:: Stated task 1 ::
Please decide whether each of these statements agrees with the circular economy text that follows. Answer yes or no for each, and quote the deciding words of the text. (a) Rexam is one of the founding partners of the Carlsberg Circular Community. (b) Unilever is the first Global Partner of the Ellen MacArthur Foundation. (c) The Ellen MacArthur Foundation values the circular economy opportunity for the FMCG sector at US $700 billion.

:: Text passage ::

Circular Economy
Rexam and Carlsberg team up in new sustainability initiative
Beverage can maker Rexam has become one of the founding partners of Carlsberg’s new initiative, the ‘Carlsberg Circular Community’. The new initiative, which uses the ‘Cradle-to-Cradle’ design framework, sees Carlsberg working with its suppliers in pursuit of zero-waste. The concept of Cradle-to-Cradle looks at rethinking the design and production of traditional packaging material, with the aim of developing products that are optimised for recycling and reuse, whilst retaining quality and value. The Carlsberg Circular Community aims to increase the creation of sustainable innovations, create materials that are optimised for reuse and recycling, and support knowledge-sharing between companies. John Revess, Sustainability director at Rexam said that, “as a manufacturer, Rexam has a responsibility to work in an increasingly sustainable way. By partnering with our customers and the full supply chain, we can further improve the environmental impact of our industry as a whole.” (Edie)
Unilever joins Ellen MacArthur Foundation as a Global Partner
Unilever will join Cisco, Kingfisher, Philips and Renault as the latest Global Partner to the Ellen MacArthur Foundation. This group represents key industry players working to pilot and test circular economy practices at scale, and will support Unilever in unlocking the value of the circular economy within the fast-moving consumer goods (FMCG) industry. Paul Polman, CEO of Unilever, has long viewed the circular economy model as a key opportunity for business development. Commenting on the topic he said that in a circular economy, “products do not quickly become waste, but are reused to extract their maximum value before safely and productively returning to the biosphere. Most importantly for business leaders, such an economy can deliver growth.” According to the Ellen MacArthur Foundation, the circular economy represents a US $700 billion opportunity for the FMCG sector. (Ellen MacArthur Foundation)

:: Stated task 2 ::
Find every line in the entries below that contains the string "place", and copy each of those lines.

:: Listed entries ::
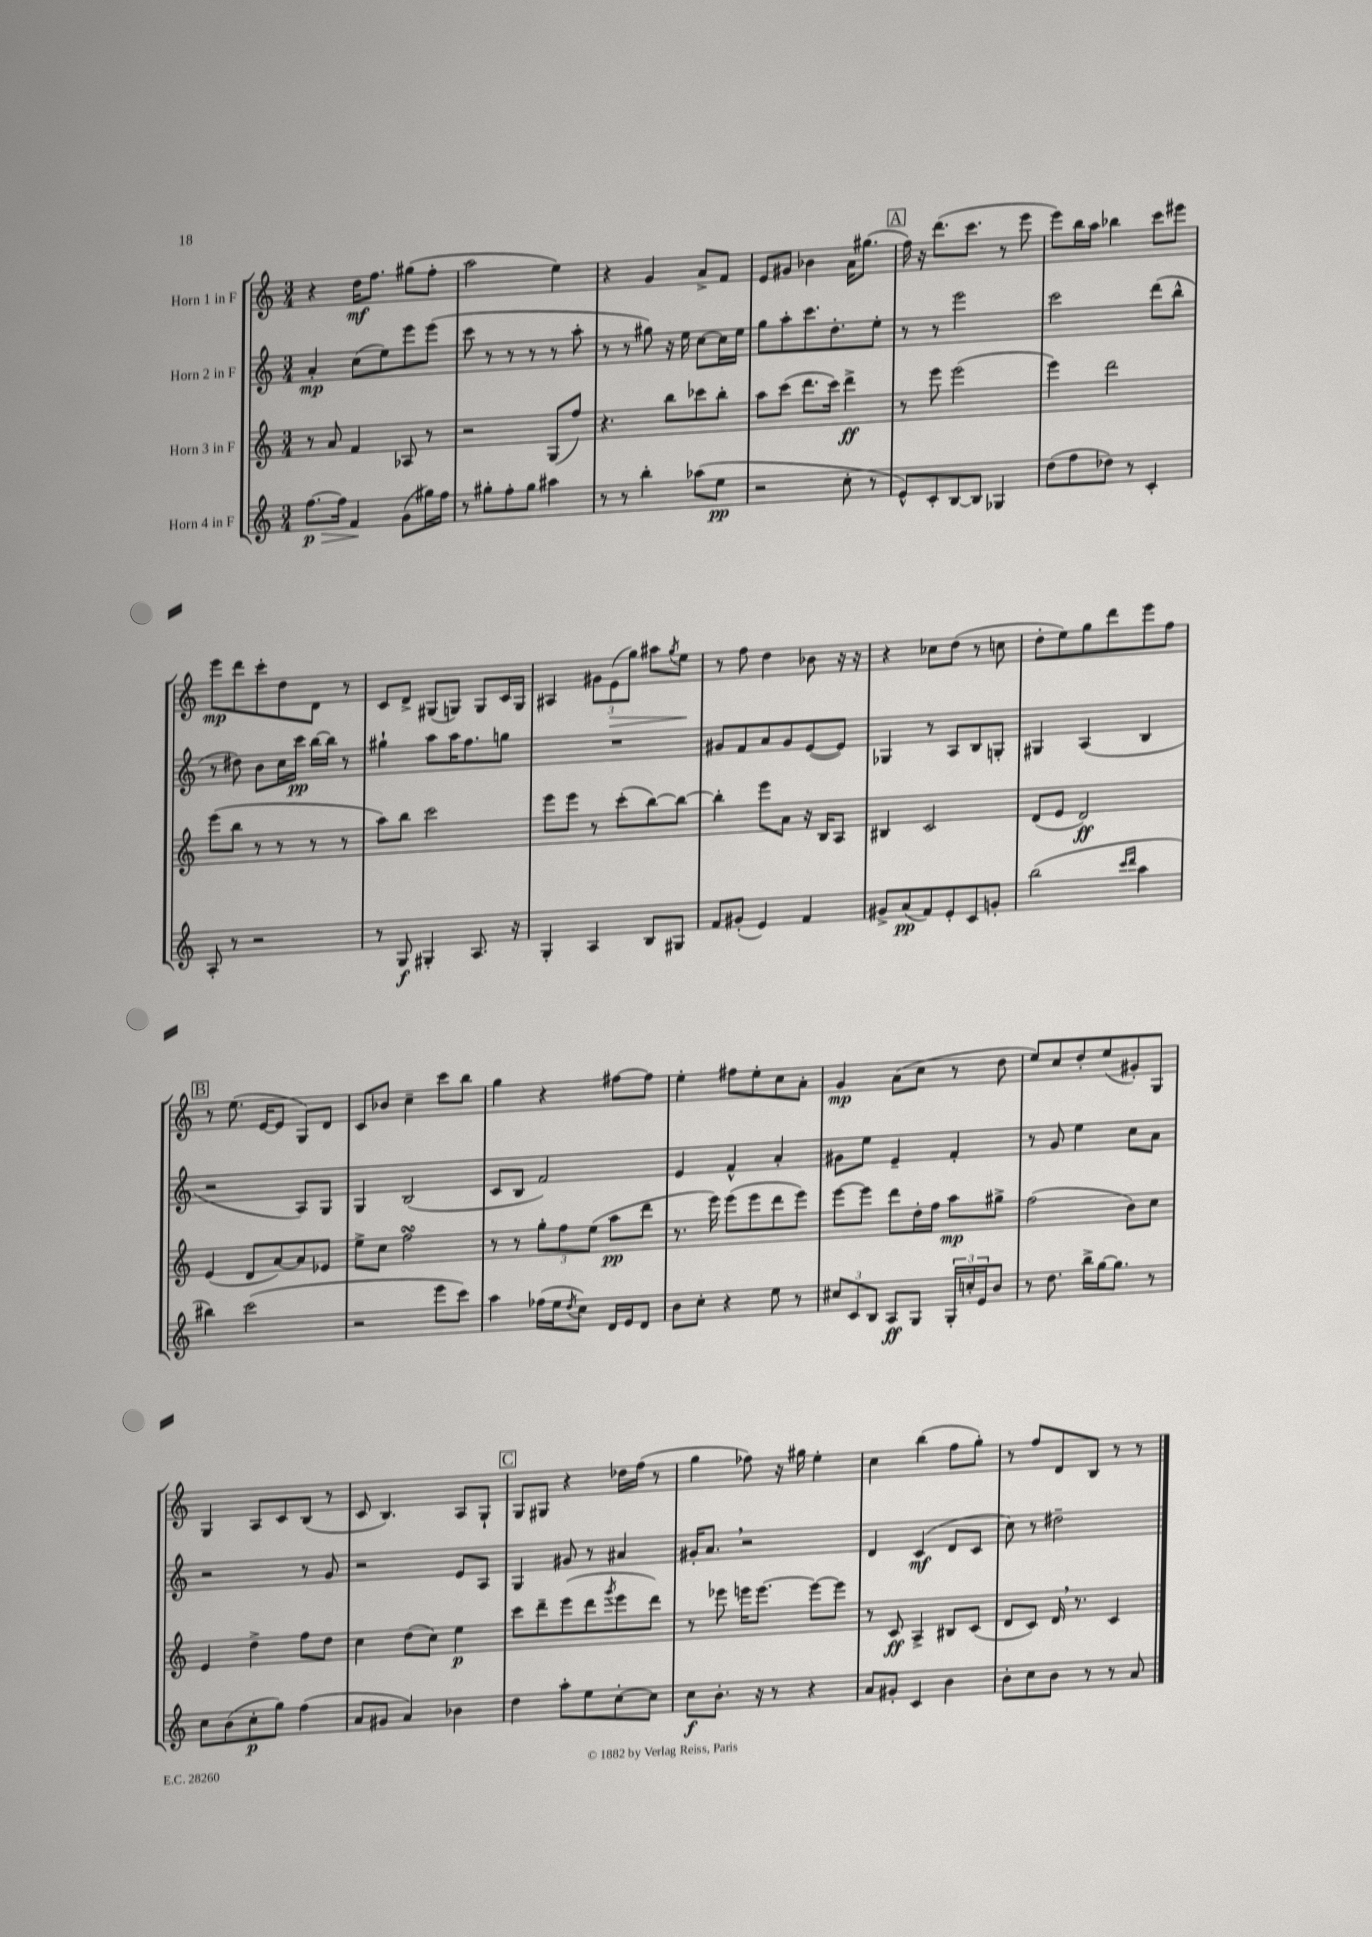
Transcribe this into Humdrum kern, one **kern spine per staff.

**kern	**dynam	**kern	**dynam	**kern	**dynam	**kern	**dynam
*part4	*part4	*part3	*part3	*part2	*part2	*part1	*part1
*staff4	*staff4	*staff3	*staff3	*staff2	*staff2	*staff1	*staff1
*I"Horn 4 in F	*	*I"Horn 3 in F	*	*I"Horn 2 in F	*	*I"Horn 1 in F	*
*clefG2	*	*clefG2	*	*clefG2	*	*clefG2	*
*k[]	*	*k[]	*	*k[]	*	*k[]	*
*M3/4	*	*M3/4	*	*M3/4	*	*M3/4	*
=1	=1	=1	=1	=1	=1	=1	=1
!	!LO:HP:b	!	!	!	!	!	!
[8.ff\L	> p	8r	.	4a'/	mp	4r	.
.	.	8a/	.	.	.	.	.
16ff\Jk]	.	.	.	.	.	.	.
4f/	.	4f/	.	(8cc\L	.	16dd\KL	mf
.	.	.	.	.	.	8.ff\J	.
.	.	.	.	8ee\)	.	.	.
(8g\L	]	8A-X/	.	8eee\	.	(8gg#X\L	.
16gg#X\L)	.	8r	.	(8eee\J	.	8ff'\J	.
16ff\JJ	.	.	.	.	.	.	.
=2	=2	=2	=2	=2	=2	=2	=2
8r	.	2r	.	8ccc\	.	2aa\	.
8gg#X'\L	.	.	.	8r	.	.	.
8ff'\	.	.	.	8r	.	.	.
8gg#\J	.	.	.	8r	.	.	.
4aa#X\	.	(8G/L	.	8r	.	4ee\)	.
.	.	8ff/J)	.	8aa'\	.	.	.
=3	=3	=3	=3	=3	=3	=3	=3
8r	.	4.r	.	8r	.	4r	.
8r	.	.	.	8r	.	.	.
4bb'\	.	.	.	8gg#X\)	.	4g/	.
.	.	8bb\L	.	16r	.	.	.
.	.	.	.	16ee\	.	.	.
(8aa-X\L	.	8ccc-X\	.	[8cc\L	.	8a^/L	.
8ee\J	pp	8bb'\J	.	16cc\L]	.	8f/J	.
.	.	.	.	16ee\JJ	.	.	.
=4	=4	=4	=4	=4	=4	=4	=4
2r	.	8aa\L	.	8gg\L	.	8e/L	.
.	.	(8ccc\J	.	8aa'\	.	8g#X/J	.
.	.	8.ddd\L	.	8.ccc\	.	4b-X\	.
.	.	16ccc\Jk)	.	8.dd'\	.	.	.
8cc'\	.	4ddd^\	ff	.	.	16a\KL	.
.	.	.	.	.	.	(8.gg#X\J	.
8r	.	.	.	8ee'\J	.	.	.
!!LO:REH:place=s1:t=A
=5	=5	=5	=5	=5	=5	=5	=5
8e^^/L)	.	8r	.	8r	.	16ff\)	.
.	.	.	.	.	.	16r	.
8c'/	.	8eee\	.	8r	.	(8.ddd\L	.
[8B/	.	(2eee\	.	2eee\	.	.	.
.	.	.	.	.	.	8.ccc\J	.
8B/J]	.	.	.	.	.	.	.
4G-X/	.	.	.	.	.	8r	.
.	.	.	.	.	.	8eee\	.
=6	=6	=6	=6	=6	=6	=6	=6
(8dd\L	.	4eee\)	.	2ccc\	.	8eee\L)	.
8ff\	.	.	.	.	.	16bb\L	.
.	.	.	.	.	.	16aa\JJ	.
8dd-X\J)	.	2ddd\	.	.	.	4bb-X\	.
8r	.	.	.	.	.	.	.
4c'/	.	.	.	(8ddd\L	.	8ccc\L	.
.	.	.	.	8bb^^\J	.	8eee#X\J	.
!!LO:LB:g=z
=7	=7	=7	=7	=7	=7	=7	=7
8A'/	.	(8eee\L	.	8r	.	8eee\L	mp
8r	.	8bb\J	.	8dd#X\)	.	8ddd\	.
2r	.	8r	.	8b\L	.	8ccc'\	.
.	.	8r	.	16cc\L	.	8dd\	.
.	.	.	.	16ccc\JJ	pp	.	.
.	.	8r	.	[16bb\LL	.	8d\J	.
.	.	.	.	16bb\JJ]	.	.	.
.	.	8r	.	8r	.	8r	.
=8	=8	=8	=8	=8	=8	=8	=8
8r	.	8aa\L)	.	4gg#X`\	.	8c/L	.
8G/	f	8bb\J	.	.	.	8d^/J	.
4G#X'/	.	2ccc\	.	8aa\L	.	(8G#X/L	.
.	.	.	.	16aa\K	.	8Gn/J)	.
.	.	.	.	8.ff\	.	.	.
8.A/	.	.	.	.	.	8G/L	.
.	.	.	.	8ggn\J	.	16c/L	.
16r	.	.	.	.	.	16G/JJ	.
=9	=9	=9	=9	=9	=9	=9	=9
4G'/	.	8eee\L	.	2.r	.	4A#X/	.
.	.	8eee\J	.	.	.	.	.
4A/	.	8r	.	.	.	12g#X\L	.
!	!	!	!	!	!	!	!LO:HP:b
.	.	.	.	.	.	(12e\	>
.	.	(8ccc'\L	.	.	.	.	.
.	.	.	.	.	.	12gg\J)	.
8B/L	.	[8bb\)	.	.	.	8aa#X\L	.
.	.	.	.	.	.	8qgg/	.
8G#X/J	.	8bb\J_	.	.	.	8ee\J	.
.	.	.	.	.	.	.	]
=10	=10	=10	=10	=10	=10	=10	=10
8f/L	.	4bb'\]	.	8g#X/L	.	8r	.
(8g#X'/J	.	.	.	8f/	.	8ff\	.
4e/)	.	8eee\L	.	8a/	.	4dd\	.
.	.	8a\J	.	8g#/	.	.	.
4f/	.	16r	.	([8e/	.	8b-X\	.
.	.	16B/KL	.	.	.	.	.
.	.	8A/J	.	8e/J])	.	16r	.
.	.	.	.	.	.	16r	.
=11	=11	=11	=11	=11	=11	=11	=11
8g#X^/L	.	4B#X/	.	4G-X/	.	4r	.
(8a/	pp	.	.	.	.	.	.
8f/)	.	2c/	.	8r	.	8cc-X\L	.
8e'/	.	.	.	8A/L	.	(8dd\J	.
8c/	.	.	.	8B/	.	8r	.
8gn'/J	.	.	.	8Gn'/J	.	8ccn\	.
=12	=12	=12	=12	=12	=12	=12	=12
(2bb\	.	(8d/L	.	4G#X/	.	8dd'\L	.
.	.	8e/J	.	.	.	8ee\)	.
.	.	2d/)	ff	(4A/	.	8gg\	.
.	.	.	.	.	.	8ddd\	.
16qqccc/LL	.	.	.	.	.	.	.
16qqddd/JJ	.	.	.	.	.	.	.
4aa\	.	.	.	4B/	.	8eee\	.
.	.	.	.	.	.	8ff\J	.
!!LO:LB:g=z
!!LO:REH:place=s1:t=B
=13	=13	=13	=13	=13	=13	=13	=13
4bb#X\)	.	(4e/	.	2r	.	8r	.
.	.	.	.	.	.	(8.ee\	.
(2ccc\	.	8d/L	.	.	.	.	.
.	.	.	.	.	.	[16e/KL	.
.	.	[8a/)	.	.	.	8e/J]	.
.	.	8a/]	.	8A/L)	.	8G/L)	.
.	.	8e-X/J	.	8G/J	.	8d/J	.
=14	=14	=14	=14	=14	=14	=14	=14
2r	.	8ee^\L	.	4G/	.	8c/L	.
.	.	8cc\J	.	.	.	8b-X/J	.
.	.	2ffsSSs\	.	(2B/	.	4cc~\	.
8eee\L	.	.	.	.	.	8ccc\L	.
8ccc\J)	.	.	.	.	.	8bb\J	.
=15	=15	=15	=15	=15	=15	=15	=15
4aa\	.	8r	.	8c/L	.	4gg\	.
.	.	8r	.	8B/J	.	.	.
(16ff-X\LL	.	12gg'\L	.	2f/)	.	4r	.
16ee\J	.	.	.	.	.	.	.
.	.	12ff\	.	.	.	.	.
8qdd/	.	.	.	.	.	.	.
8cc\J)	.	.	.	.	.	.	.
.	.	(12ee\J	.	.	.	.	.
16d/LL	.	8aa\L	pp	.	.	[8ff#X\L	.
16e/J	.	.	.	.	.	.	.
8d/J	.	8ddd\J	.	.	.	8ff#\J]	.
=16	=16	=16	=16	=16	=16	=16	=16
8b\L	.	8.r	.	4e/	.	4ee'\	.
8cc'\J	.	.	.	.	.	.	.
.	.	16eee\)	.	.	.	.	.
4r	.	(8eee\L	.	4f^^/	.	8ff#X\L	.
.	.	8eee\	.	.	.	8ee'\	.
8ee\	.	8ddd\	.	4a'/	.	8cc\	.
8r	.	8eee\J)	.	.	.	8a'\J	.
=17	=17	=17	=17	=17	=17	=17	=17
12cc#X/L	.	[8eee\L	.	8g#X\L	.	4g/	mp
12c/	.	.	.	.	.	.	.
.	.	8eee\J]	.	8ee\J	.	.	.
12B/J	.	.	.	.	.	.	.
8A/L	ff	8ddd\L	.	4e~/	.	(8a\L	.
8G/J	.	16dd'\L	.	.	.	8cc\J	.
.	.	16ff\JJ	.	.	.	.	.
24G'/LL	.	8aa\L	mp	4f'/	.	8r	.
24ccn'/	.	.	.	.	.	.	.
24e/J	.	.	.	.	.	.	.
8b/J	.	8gg#X^\J	.	.	.	8dd\	.
=18	=18	=18	=18	=18	=18	=18	=18
8r	.	(2ff\	.	8r	.	8ee/L)	.
8.dd\	.	.	.	8g/	.	8cc/	.
.	.	.	.	4ee\	.	8dd'/	.
16bb^\LL	.	.	.	.	.	.	.
[16gg\J	.	.	.	.	.	(8ee/	.
8.gg\J]	.	.	.	.	.	.	.
.	.	8b\L)	.	8cc\L	.	8g#X'/)	.
8r	.	8cc\J	.	8a\J	.	8G/J	.
!!LO:LB:g=z
=19	=19	=19	=19	=19	=19	=19	=19
8cc\L	.	4e/	.	2r	.	4G/	.
(8b\	.	.	.	.	.	.	.
8cc'\	p	4dd^\	.	.	.	8A/L	.
8gg\J)	.	.	.	.	.	8c/	.
(4ff\	.	8ff\L	.	8r	.	(8B/J	.
.	.	8dd\J	.	8g/	.	8r	.
=20	=20	=20	=20	=20	=20	=20	=20
8a/L	.	4cc\	.	2r	.	8c/	.
8g#X/J	.	.	.	.	.	4.B/)	.
4a/)	.	(8dd\L	.	.	.	.	.
.	.	8cc\J)	.	.	.	.	.
4b-X\	.	4ee\	p	8e/L	.	8A/L	.
.	.	.	.	8A/J	.	8G`/J	.
!!LO:REH:place=s1:t=C
=21	=21	=21	=21	=21	=21	=21	=21
4dd\	.	8ccc\L	.	4G/	.	8G/L	.
.	.	8ddd~\	.	.	.	8G#X/J	.
8aa'\L	.	(8eee\	.	8g#X/	.	4r	.
8ee\	.	8ddd\	.	8r	.	.	.
.	.	8qggg/	.	.	.	.	.
[8cc'\	.	8eee\	.	4a#X/	.	16dd-X\LL	.
.	.	.	.	.	.	(16ff\JJ	.
8cc\J]	.	8ddd\J)	.	.	.	8r	.
=22	=22	=22	=22	=22	=22	=22	=22
8cc\L	f	8r	.	16g#X'/KL	.	4gg\	.
.	.	.	.	8.a,/J	.	.	.
8.b'\J	.	8eee-X\	.	.	.	.	.
.	.	16eeen\KL	.	2r	.	8ff-X\)	.
16r	.	[8.eee\J	.	.	.	.	.
8r	.	.	.	.	.	16r	.
.	.	.	.	.	.	16gg#X\	.
4r	.	8eee\L_	.	.	.	4ee'\	.
.	.	8eee\J]	.	.	.	.	.
=23	=23	=23	=23	=23	=23	=23	=23
8a/L	.	8r	.	4d/	.	4cc\	.
8g#X'/J	.	8c/	ff	.	.	.	.
4c/	.	4A^/	.	(4c/	mf	(4bb\	.
4b\	.	8B#X/L	.	8d/L	.	8ff\L	.
.	.	(8c/J	.	8c/J	.	8gg'\J)	.
=24	=24	=24	=24	=24	=24	=24	=24
8b'\L	.	8d/L	.	8cc\)	.	8r	.
8cc\	.	8c/J)	.	8r	.	8ff/L	.
8b\J	.	16d,/	.	2dd#X~\	.	8d/	.
.	.	8.r	.	.	.	.	.
8r	.	.	.	.	.	8B/J	.
8r	.	4c/	.	.	.	8r	.
8a/	.	.	.	.	.	8r	.
==	==	==	==	==	==	==	==
*-	*-	*-	*-	*-	*-	*-	*-
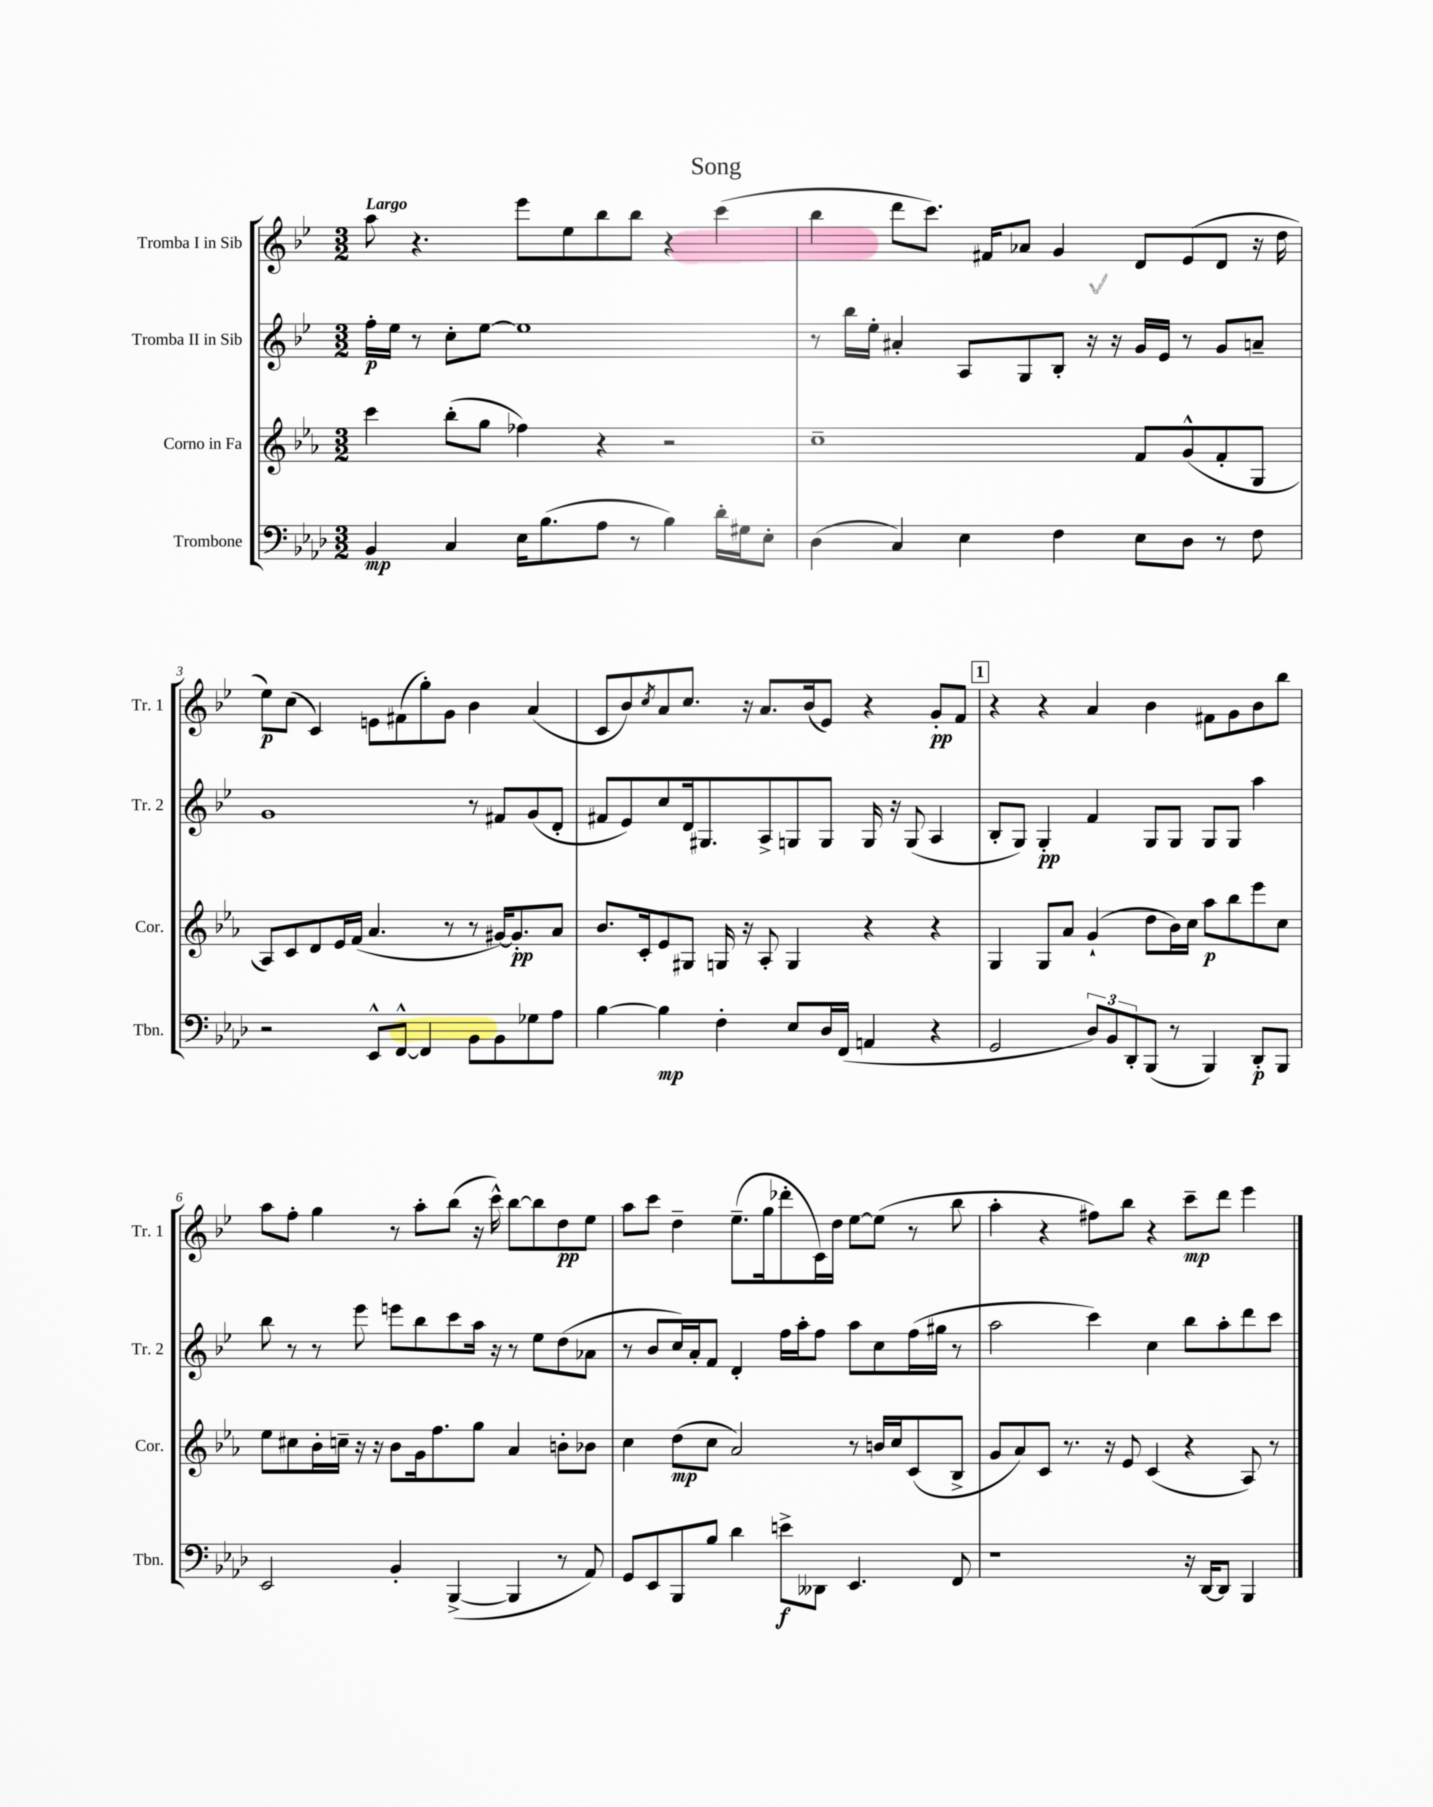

:: Right answer 1 ::
(a) Yes: "Rexam has become one of the founding partners of Carlsberg’s new initiative, the ‘Carlsberg Circular Community’."
(b) No: "Unilever will join Cisco, Kingfisher, Philips and Renault as the latest Global Partner to the Ellen MacArthur Foundation."
(c) Yes: "the circular economy represents a US $700 billion opportunity for the FMCG sector."

:: Right answer 2 ::
!!LO:REH:place=s1:t=A
!!LO:REH:place=s1:t=B
!!LO:REH:place=s1:t=C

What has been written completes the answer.